• Directions: Copy out the data unchanged, starting with the line that contains "164, 165, 166" and going on through the line that contains "What is the total", both included.

• Data for this task:
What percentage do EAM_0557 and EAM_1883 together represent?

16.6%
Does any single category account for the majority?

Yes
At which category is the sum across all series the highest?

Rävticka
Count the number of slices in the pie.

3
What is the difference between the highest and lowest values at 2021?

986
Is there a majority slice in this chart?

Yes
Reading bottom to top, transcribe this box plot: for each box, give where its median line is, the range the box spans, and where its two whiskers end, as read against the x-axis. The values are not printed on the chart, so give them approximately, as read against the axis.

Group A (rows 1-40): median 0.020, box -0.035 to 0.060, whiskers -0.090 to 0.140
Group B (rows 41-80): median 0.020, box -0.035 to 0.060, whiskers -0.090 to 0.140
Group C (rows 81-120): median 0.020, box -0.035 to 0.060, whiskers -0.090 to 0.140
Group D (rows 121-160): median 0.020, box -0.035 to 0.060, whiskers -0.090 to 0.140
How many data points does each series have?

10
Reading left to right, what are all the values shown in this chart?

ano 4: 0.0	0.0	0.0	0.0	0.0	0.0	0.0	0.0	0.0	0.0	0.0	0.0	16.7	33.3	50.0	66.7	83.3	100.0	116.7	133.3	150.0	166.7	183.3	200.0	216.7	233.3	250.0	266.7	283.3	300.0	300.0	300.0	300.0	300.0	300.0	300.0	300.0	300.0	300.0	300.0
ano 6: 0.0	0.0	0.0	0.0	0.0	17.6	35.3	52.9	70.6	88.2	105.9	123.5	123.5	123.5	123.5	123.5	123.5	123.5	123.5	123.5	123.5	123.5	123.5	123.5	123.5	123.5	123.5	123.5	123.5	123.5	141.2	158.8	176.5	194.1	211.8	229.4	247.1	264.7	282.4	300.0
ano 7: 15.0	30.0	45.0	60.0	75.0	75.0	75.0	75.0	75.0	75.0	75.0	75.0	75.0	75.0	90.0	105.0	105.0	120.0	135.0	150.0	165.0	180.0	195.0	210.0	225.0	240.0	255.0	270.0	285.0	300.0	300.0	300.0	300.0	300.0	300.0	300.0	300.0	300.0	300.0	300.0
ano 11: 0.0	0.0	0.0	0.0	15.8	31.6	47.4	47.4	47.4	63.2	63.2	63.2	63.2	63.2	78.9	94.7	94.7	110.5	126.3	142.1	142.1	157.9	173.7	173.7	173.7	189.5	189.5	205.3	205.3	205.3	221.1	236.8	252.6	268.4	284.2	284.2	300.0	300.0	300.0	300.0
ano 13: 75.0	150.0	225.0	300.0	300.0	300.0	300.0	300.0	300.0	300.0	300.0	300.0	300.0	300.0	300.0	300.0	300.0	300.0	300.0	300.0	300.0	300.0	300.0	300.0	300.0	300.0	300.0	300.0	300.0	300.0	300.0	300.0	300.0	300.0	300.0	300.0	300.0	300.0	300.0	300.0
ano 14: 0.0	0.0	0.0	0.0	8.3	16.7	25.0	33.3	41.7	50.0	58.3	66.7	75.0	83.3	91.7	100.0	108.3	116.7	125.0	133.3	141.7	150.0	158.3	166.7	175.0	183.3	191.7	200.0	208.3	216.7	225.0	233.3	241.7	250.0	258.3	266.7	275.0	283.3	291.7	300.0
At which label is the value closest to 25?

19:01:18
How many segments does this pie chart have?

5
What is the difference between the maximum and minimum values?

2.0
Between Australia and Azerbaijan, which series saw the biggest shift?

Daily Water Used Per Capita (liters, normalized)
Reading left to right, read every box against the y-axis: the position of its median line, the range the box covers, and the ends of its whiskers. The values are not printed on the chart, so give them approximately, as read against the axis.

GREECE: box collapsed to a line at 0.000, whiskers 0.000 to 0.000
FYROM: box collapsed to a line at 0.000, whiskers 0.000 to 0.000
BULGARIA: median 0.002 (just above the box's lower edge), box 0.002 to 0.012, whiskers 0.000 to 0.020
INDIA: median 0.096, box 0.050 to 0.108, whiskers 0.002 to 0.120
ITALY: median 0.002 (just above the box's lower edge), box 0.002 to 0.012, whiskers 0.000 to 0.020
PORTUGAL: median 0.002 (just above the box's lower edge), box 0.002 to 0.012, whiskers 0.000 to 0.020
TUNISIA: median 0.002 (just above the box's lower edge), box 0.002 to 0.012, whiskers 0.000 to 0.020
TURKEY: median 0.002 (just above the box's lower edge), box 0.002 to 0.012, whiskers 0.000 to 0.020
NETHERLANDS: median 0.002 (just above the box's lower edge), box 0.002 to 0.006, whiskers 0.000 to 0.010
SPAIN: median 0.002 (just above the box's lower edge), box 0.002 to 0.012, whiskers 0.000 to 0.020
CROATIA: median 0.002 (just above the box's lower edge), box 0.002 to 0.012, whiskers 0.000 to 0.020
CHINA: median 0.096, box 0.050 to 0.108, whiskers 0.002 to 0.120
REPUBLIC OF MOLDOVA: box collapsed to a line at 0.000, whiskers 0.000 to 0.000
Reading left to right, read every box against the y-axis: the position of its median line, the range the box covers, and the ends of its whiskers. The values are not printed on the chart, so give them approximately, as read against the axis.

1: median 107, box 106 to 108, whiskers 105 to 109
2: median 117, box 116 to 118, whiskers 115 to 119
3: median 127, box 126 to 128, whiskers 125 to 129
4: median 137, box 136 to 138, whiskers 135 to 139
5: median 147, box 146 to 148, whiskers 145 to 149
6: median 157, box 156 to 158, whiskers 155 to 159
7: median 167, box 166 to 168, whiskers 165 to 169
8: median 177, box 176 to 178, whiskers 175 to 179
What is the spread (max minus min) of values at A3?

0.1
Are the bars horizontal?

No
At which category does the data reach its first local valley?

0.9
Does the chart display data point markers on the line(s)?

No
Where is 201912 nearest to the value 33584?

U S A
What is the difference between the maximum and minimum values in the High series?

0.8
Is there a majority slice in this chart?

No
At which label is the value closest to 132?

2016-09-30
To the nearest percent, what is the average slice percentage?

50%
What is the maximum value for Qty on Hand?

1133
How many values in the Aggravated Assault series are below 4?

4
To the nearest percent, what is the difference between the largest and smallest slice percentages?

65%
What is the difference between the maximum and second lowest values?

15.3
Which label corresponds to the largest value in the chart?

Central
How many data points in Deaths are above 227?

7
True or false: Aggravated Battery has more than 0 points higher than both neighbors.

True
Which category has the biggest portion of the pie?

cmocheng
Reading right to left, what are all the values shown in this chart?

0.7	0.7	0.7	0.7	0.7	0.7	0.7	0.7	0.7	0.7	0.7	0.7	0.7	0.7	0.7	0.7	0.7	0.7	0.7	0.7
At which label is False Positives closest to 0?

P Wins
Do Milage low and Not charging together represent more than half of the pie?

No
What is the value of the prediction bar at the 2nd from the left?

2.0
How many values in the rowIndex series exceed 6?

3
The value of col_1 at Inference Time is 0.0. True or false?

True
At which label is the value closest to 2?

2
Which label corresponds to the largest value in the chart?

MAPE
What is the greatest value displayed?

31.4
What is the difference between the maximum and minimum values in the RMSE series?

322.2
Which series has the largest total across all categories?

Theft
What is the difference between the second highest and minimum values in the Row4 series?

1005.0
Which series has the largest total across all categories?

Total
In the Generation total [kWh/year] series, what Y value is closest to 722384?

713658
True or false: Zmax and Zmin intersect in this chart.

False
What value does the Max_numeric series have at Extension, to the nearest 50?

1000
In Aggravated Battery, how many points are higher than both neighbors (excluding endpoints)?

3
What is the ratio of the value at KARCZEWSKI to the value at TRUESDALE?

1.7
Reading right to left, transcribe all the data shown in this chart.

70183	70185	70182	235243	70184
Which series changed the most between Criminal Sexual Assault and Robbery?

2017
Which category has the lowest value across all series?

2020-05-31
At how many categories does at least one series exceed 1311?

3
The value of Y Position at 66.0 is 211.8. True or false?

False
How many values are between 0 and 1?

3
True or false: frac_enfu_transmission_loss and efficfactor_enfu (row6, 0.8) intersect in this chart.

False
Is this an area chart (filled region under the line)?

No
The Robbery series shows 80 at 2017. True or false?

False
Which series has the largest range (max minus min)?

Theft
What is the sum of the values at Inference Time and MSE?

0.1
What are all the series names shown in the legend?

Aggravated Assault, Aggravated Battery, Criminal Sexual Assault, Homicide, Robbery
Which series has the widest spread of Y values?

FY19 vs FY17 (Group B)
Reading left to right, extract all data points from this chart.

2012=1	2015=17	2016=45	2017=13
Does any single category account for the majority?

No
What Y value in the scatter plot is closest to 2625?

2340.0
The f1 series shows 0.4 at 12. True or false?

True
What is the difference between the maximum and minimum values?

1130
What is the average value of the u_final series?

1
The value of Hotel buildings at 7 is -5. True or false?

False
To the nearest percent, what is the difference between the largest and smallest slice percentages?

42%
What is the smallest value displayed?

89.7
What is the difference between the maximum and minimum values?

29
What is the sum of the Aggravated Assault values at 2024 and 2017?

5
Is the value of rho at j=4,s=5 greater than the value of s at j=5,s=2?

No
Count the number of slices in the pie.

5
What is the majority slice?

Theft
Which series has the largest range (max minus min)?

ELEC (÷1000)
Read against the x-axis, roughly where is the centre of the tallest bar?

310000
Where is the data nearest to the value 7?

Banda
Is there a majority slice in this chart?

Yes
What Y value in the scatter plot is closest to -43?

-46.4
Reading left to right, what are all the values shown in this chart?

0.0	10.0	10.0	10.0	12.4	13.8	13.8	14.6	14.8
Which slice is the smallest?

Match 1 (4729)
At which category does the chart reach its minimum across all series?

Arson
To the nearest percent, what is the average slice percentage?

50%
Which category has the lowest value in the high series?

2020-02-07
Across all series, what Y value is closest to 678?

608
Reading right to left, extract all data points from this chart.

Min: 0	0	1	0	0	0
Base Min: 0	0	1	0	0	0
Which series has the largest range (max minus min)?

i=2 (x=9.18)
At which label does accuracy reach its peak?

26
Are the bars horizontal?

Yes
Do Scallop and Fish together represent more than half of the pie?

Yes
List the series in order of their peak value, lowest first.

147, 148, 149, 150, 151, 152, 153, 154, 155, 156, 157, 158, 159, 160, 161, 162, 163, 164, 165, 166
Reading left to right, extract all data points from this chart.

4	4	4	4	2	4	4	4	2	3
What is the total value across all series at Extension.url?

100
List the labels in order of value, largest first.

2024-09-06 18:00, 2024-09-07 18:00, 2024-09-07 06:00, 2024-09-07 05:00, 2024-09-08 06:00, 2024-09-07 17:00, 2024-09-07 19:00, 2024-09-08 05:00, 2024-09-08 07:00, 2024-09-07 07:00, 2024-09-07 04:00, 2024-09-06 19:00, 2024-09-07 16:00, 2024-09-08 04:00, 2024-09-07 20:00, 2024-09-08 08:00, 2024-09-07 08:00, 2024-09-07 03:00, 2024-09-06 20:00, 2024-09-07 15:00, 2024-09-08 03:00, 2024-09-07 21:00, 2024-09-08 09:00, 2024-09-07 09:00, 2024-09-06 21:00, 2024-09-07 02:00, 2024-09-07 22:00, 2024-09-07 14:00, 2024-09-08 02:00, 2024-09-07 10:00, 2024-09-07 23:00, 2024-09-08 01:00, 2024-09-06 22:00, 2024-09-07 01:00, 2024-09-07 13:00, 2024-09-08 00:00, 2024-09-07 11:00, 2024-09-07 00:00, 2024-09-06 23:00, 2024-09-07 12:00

• Task solution:
147, 148, 149, 150, 151, 152, 153, 154, 155, 156, 157, 158, 159, 160, 161, 162, 163, 164, 165, 166
Reading left to right, extract all data points from this chart.

4	4	4	4	2	4	4	4	2	3
What is the total value across all series at Extension.url?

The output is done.